The 95 sections of Initiated Measure 26, South Dakota’s voter-approved medical marijuana law, have been codified as SDCL Chapter 34-20G. So yes, cops and lawyers and legislators referring to specific statutes governing medical marijuana will have to say 4-20.
I celebrate the fact that we can finally stop squinting at the awful scanned PDF edition of the IM 26 petition, the only online version of the full text that I’ve ever seen, and enjoy a nice searchable plain-text edition of the law, complete with separate links to each of its specific provisions.
One of those provisions, Section 16, places this interesting prohibition on law enforcement activity:
No law enforcement officer employed by an agency that receives state or local government funds may expend any state or local resources, including the officer’s time, to effect any arrest or seizure of cannabis, or conduct any investigation, on the sole basis of activity the officer believes to constitute a violation of the federal Controlled Substances Act, 21 U.S.C. § 801 et seq., if the officer has reason to believe that the activity is in compliance with this chapter. No officer may expend any state or local resources, including the officer’s time, to provide any information or logistical support related to any activity to any federal law enforcement authority or prosecuting entity [SDCL 34-20G-16, effective 2021.07.01].
The first sentence says that if South Dakota cops think certain cannabinoid activity is related to folks growing or selling or using soon-to-be perfectly legal medical marijuana, they are not to go snooping or cuffing or seizing on the basis of their invocation of federal law. I’d think all those right-wing bodyguards Governor Noem is recruiting would enjoy that assertion of state supremacy over federal law, but I get the feeling that South Dakota cops will be more more inclined to invoke federal law to harass medical mari-wanters by claiming, “What? I had no reason to believe the activity in question was in compliance with Chapter 34-20G. I smelled pot, suspected criminal activity, and went in to look.”
The second sentence, however, if read in isolation, could be a blockbuster. “No officer may expend any state or local resources, including the officer’s time, to provide any information or logistical support related to any activity to any federal law enforcement authority or prosecuting entity.” That line doesn’t refer back to the federal Controlled Substances Act cited in sentence #1. That line doesn’t place any qualifier on the “activity” where local and state cops’ assistance is restricted. That line as written says South Dakota cops can’t help federal cops or U.S. Attorneys. No information, no logistical support, nothing about “any activity.”

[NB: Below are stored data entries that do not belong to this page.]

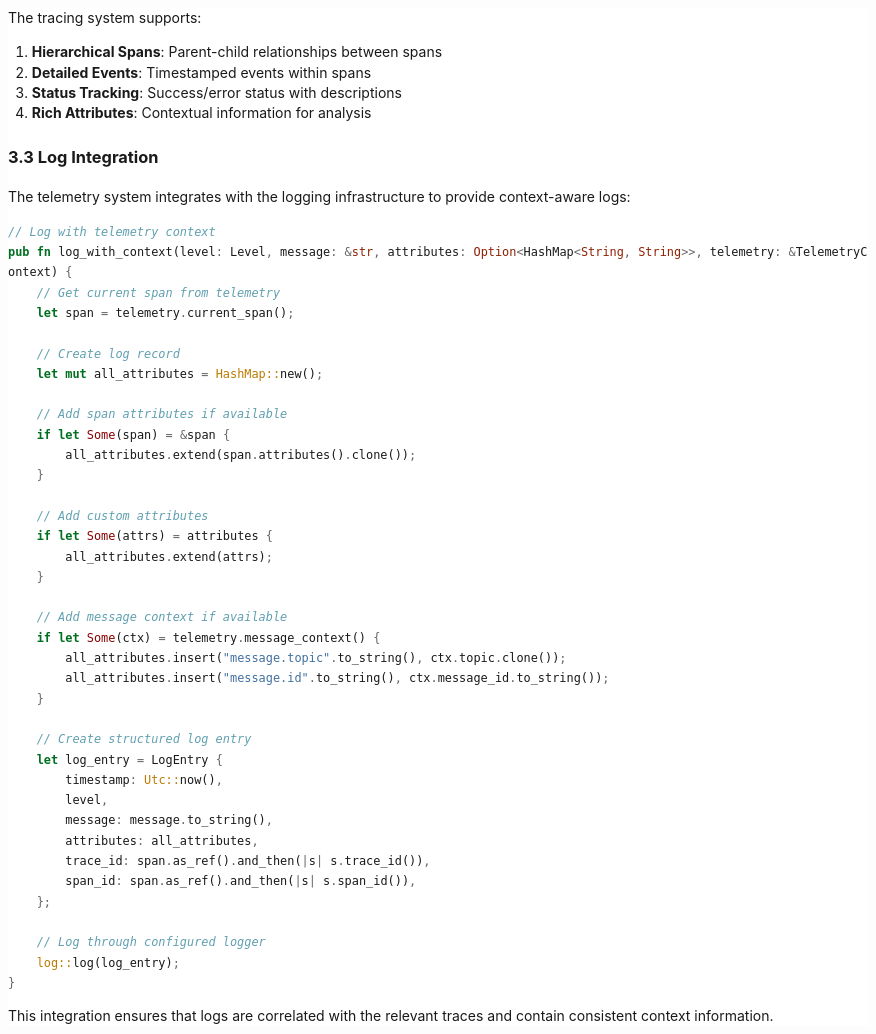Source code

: The tracing system supports:

1. **Hierarchical Spans**: Parent-child relationships between spans
2. **Detailed Events**: Timestamped events within spans
3. **Status Tracking**: Success/error status with descriptions
4. **Rich Attributes**: Contextual information for analysis

### 3.3 Log Integration

The telemetry system integrates with the logging infrastructure to provide context-aware logs:

```rust
// Log with telemetry context
pub fn log_with_context(level: Level, message: &str, attributes: Option<HashMap<String, String>>, telemetry: &TelemetryContext) {
    // Get current span from telemetry
    let span = telemetry.current_span();
    
    // Create log record
    let mut all_attributes = HashMap::new();
    
    // Add span attributes if available
    if let Some(span) = &span {
        all_attributes.extend(span.attributes().clone());
    }
    
    // Add custom attributes
    if let Some(attrs) = attributes {
        all_attributes.extend(attrs);
    }
    
    // Add message context if available
    if let Some(ctx) = telemetry.message_context() {
        all_attributes.insert("message.topic".to_string(), ctx.topic.clone());
        all_attributes.insert("message.id".to_string(), ctx.message_id.to_string());
    }
    
    // Create structured log entry
    let log_entry = LogEntry {
        timestamp: Utc::now(),
        level,
        message: message.to_string(),
        attributes: all_attributes,
        trace_id: span.as_ref().and_then(|s| s.trace_id()),
        span_id: span.as_ref().and_then(|s| s.span_id()),
    };
    
    // Log through configured logger
    log::log(log_entry);
}
```

This integration ensures that logs are correlated with the relevant traces and contain consistent context information.
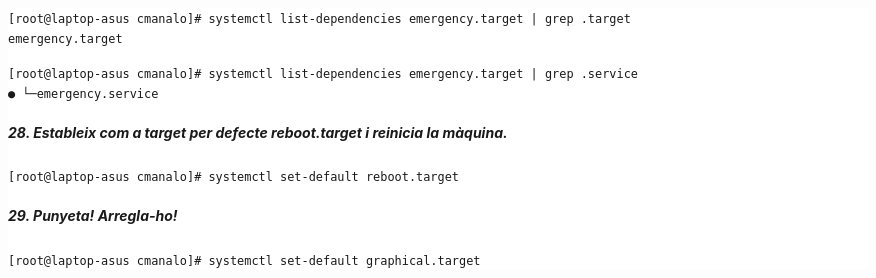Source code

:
 ```
[root@laptop-asus cmanalo]# systemctl list-dependencies emergency.target | grep .target
emergency.target
```

```
[root@laptop-asus cmanalo]# systemctl list-dependencies emergency.target | grep .service
● └─emergency.service
```
##### 28. Estableix com a target per defecte reboot.target i reinicia la màquina.
```
[root@laptop-asus cmanalo]# systemctl set-default reboot.target
```
##### 29. Punyeta! Arregla-ho!
```
[root@laptop-asus cmanalo]# systemctl set-default graphical.target
```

Hmm… Governor Noem, are you reading? IM 26 appears to severely hamstring any cooperation between our cops and the feds. Maybe you intend to simply overlook that portion of the law—as the cops’ own Standards and Training Commission appears inclined in declaring it can ignore IM 26 and prohibit cops from using medical marijuana—but wouldn’t it be more fun to use this odd provision as a pretext to call a Special Session and work line by line through IM 26 to prevent it from wreaking any real chaos on law enforcement in South Dakota?